New South Wales makes history for Australian tourism
NSW has made Australian tourism history, setting several new national records and a series of NSW all-time records for overseas visitation, Minister for Tourism and Major Events announced today.
Mr Marshall said no other State had ever achieved such strong results in an International Visitor Survey, with NSW welcoming just over four million overseas visitors who spent $10.1 billion in the State in the year ending June 2017.
“This is a tourism result of epic proportions thanks to the hard work the NSW Government has put in since 2011,” Mr Marshall said.
“This momentous achievement is a credit to the strength of our tourism strategies, the quality of our tourism industry and our ability to attract and secure major events.”
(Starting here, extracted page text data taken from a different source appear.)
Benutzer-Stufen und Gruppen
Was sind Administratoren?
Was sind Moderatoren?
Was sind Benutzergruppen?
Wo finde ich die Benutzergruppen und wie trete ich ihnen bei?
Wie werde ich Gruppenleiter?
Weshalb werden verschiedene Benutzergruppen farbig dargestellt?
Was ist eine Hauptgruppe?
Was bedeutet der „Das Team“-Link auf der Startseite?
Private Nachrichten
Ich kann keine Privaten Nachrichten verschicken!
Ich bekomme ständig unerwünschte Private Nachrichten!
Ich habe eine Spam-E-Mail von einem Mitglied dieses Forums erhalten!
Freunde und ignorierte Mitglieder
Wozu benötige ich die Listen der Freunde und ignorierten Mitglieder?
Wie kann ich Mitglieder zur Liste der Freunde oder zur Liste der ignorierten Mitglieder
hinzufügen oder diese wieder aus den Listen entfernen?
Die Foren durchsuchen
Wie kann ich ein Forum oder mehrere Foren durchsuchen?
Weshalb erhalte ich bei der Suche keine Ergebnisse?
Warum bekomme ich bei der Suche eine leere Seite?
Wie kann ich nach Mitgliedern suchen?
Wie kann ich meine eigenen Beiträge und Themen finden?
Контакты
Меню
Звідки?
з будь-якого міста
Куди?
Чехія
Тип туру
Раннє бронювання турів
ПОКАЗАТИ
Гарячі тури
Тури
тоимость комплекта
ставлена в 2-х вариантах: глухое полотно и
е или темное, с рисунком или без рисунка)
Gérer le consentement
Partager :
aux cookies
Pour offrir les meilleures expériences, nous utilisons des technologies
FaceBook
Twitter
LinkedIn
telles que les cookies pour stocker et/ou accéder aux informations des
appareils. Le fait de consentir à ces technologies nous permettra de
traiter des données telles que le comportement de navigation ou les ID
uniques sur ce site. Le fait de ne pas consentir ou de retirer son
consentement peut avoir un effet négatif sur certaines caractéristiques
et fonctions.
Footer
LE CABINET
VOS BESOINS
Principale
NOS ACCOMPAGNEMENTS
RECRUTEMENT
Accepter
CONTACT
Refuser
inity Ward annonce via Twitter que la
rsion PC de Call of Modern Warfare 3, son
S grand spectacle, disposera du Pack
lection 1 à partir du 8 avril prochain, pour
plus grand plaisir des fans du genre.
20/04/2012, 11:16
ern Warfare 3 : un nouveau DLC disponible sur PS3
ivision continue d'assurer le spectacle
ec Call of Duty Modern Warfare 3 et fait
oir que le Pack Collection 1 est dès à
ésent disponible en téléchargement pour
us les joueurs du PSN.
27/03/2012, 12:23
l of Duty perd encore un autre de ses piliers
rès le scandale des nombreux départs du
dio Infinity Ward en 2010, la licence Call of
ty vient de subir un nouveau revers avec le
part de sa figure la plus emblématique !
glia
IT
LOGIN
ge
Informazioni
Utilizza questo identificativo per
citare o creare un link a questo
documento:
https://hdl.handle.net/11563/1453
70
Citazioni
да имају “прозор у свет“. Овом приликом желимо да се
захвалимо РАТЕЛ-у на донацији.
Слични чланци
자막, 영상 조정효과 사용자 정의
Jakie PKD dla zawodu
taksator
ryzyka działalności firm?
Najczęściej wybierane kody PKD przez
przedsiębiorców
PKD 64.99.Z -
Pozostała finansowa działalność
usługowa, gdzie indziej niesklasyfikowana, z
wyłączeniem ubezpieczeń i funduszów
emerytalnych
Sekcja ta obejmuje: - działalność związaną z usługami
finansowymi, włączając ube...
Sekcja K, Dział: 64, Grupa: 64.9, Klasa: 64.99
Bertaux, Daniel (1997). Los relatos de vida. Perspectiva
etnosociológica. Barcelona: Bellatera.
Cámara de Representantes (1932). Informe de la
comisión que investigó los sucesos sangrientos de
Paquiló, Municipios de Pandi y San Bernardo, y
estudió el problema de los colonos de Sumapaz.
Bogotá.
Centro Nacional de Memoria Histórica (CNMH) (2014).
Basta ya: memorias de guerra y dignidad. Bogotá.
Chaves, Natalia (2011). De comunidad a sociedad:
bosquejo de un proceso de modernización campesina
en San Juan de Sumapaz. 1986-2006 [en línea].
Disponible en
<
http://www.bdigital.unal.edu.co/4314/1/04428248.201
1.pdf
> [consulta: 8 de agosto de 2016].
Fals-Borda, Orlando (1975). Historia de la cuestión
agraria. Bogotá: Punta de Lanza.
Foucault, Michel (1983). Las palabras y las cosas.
Mr Marshall said that rural and regional NSW was also setting visitation records.
“Rural and regional NSW posted its highest volumes of international visitors, nights and expenditure on record, welcoming 813,000 international visitors who stayed 14.8 million nights and spent $1.1 billion, up more than 22 per cent,” Mr Marshall said.
“We will continue to focus on driving international visitation into Sydney and out to rural and regional NSW communities, putting tourism dollars into local economies, generating jobs and driving investment in the regions.”
NSW exceeded Victoria by over 1.2 million visitors and $2.6 billion in spend and Queensland by 1.4 million visitors and $4.9 billion in spend.
Sydney received 3.75 million international visitors who stayed 77.7 million nights and spent $9.03 billion.
Chinese visitor expenditure to NSW has exceeded the $3 billion milestone for the first time ($3.01 billion).
China continues to drive our tourism growth, with visitors up by 11.7 per cent, nights up by 20.4 per cent and expenditure up by 17.1 per cent. There was also significant growth in visitors from the USA (up by 13 per cent), Korea (up by 16 per cent), Japan (up by 18 per cent), Germany (up by 11 per cent), India (up by 12 per cent) and Indonesia (up by 27 per cent).